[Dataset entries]
_____
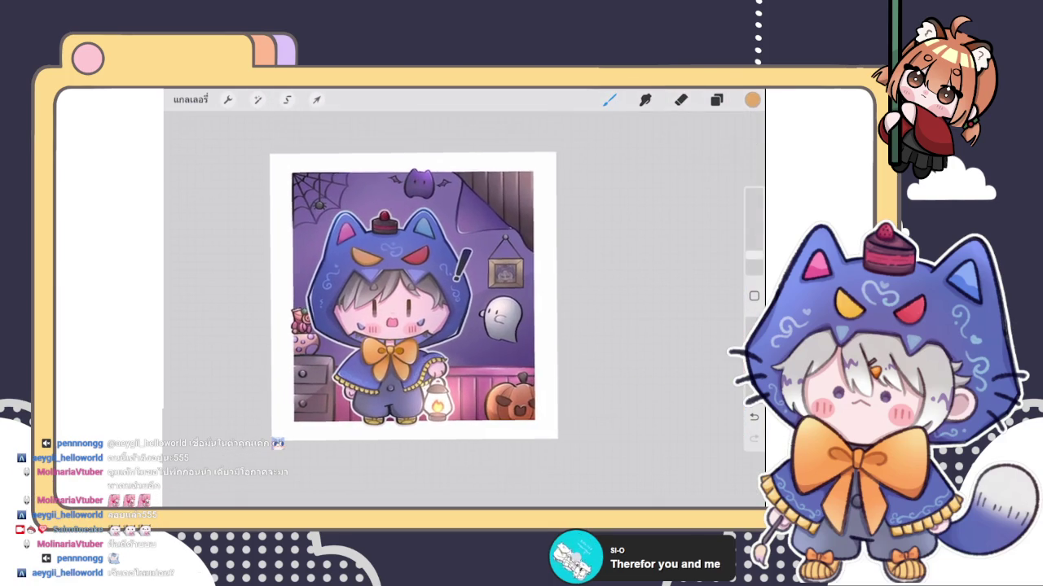
scroll(502, 273, up, 10)
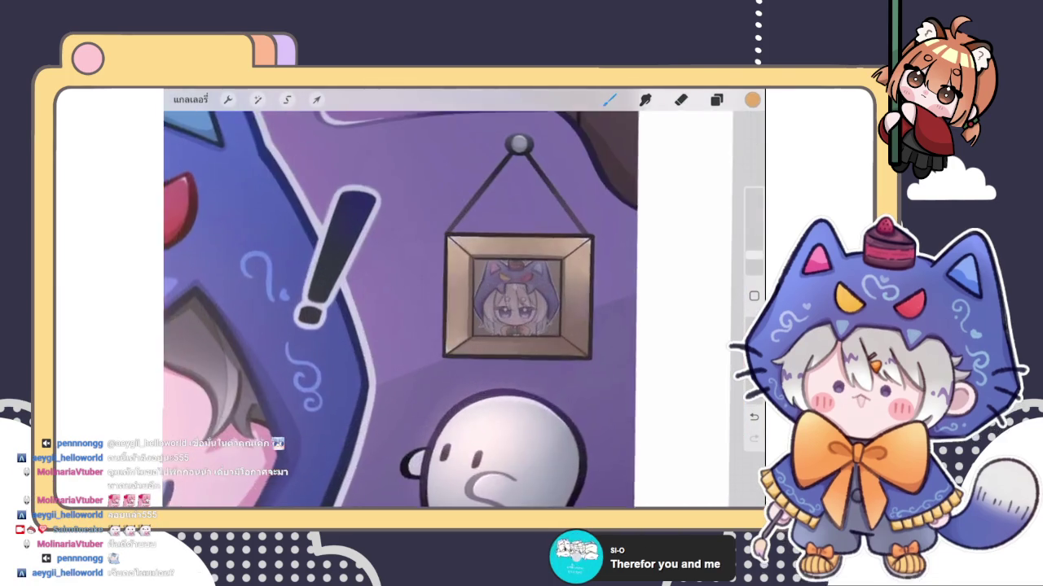
scroll(502, 273, up, 3)
drag(753, 264, 754, 259)
drag(429, 388, 521, 397)
mouse_move(423, 310)
mouse_down()
mouse_move(466, 393)
mouse_move(557, 395)
mouse_up()
drag(440, 261, 438, 301)
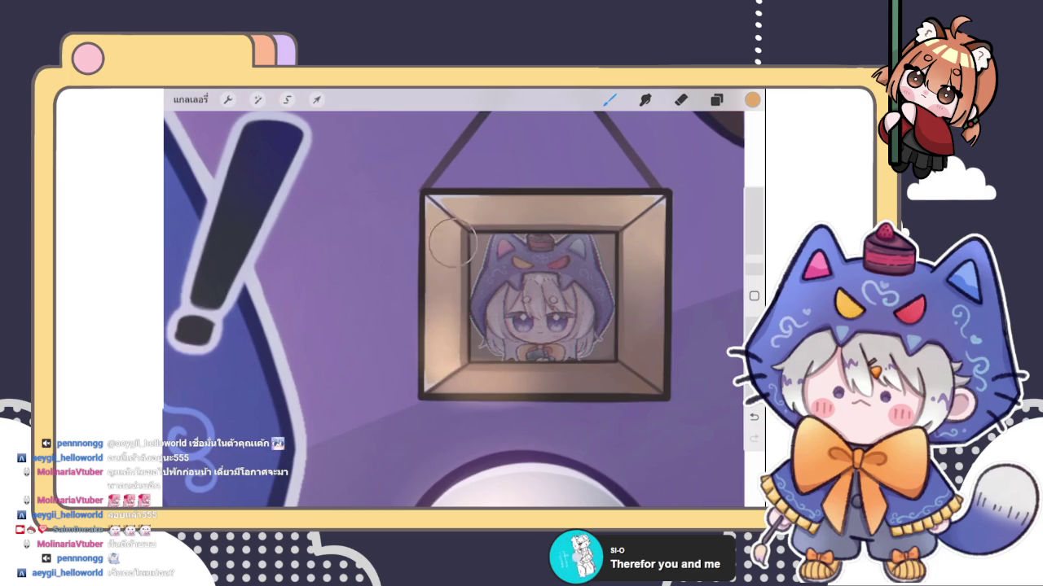
drag(525, 372, 602, 377)
Step: Pick the Eraser and reduce its size slightly
click(681, 99)
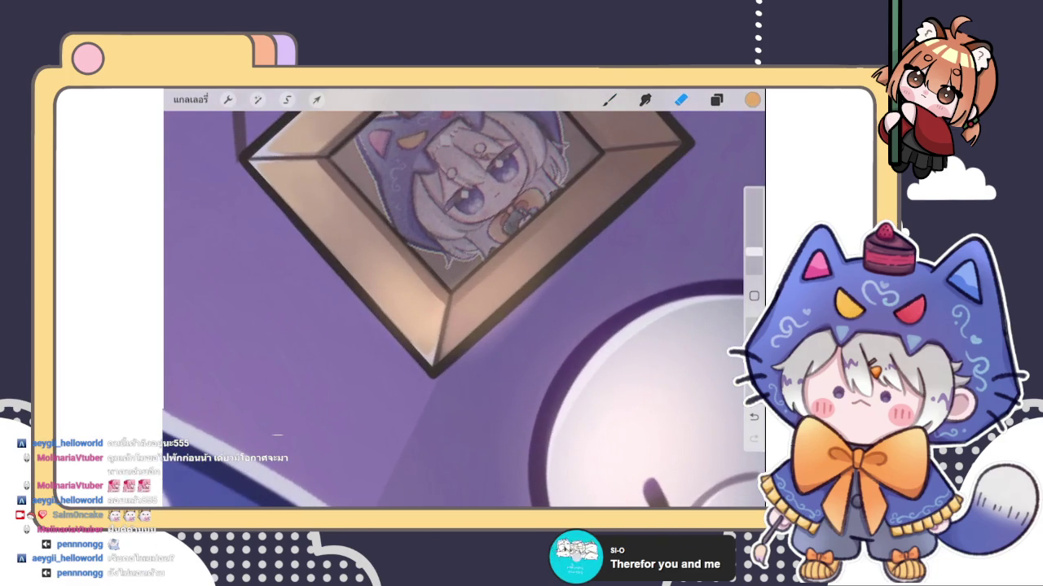
scroll(455, 236, up, 2)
_____
All lines from the one containing "mouse_move(466, 393)" through the end of the entries, both ends included, should be written out exactly, with no pictures.

Solution to the exercise:
mouse_move(466, 393)
mouse_move(557, 395)
mouse_up()
drag(440, 261, 438, 301)
drag(525, 372, 602, 377)
Step: Pick the Eraser and reduce its size slightly
click(681, 99)
scroll(455, 236, up, 2)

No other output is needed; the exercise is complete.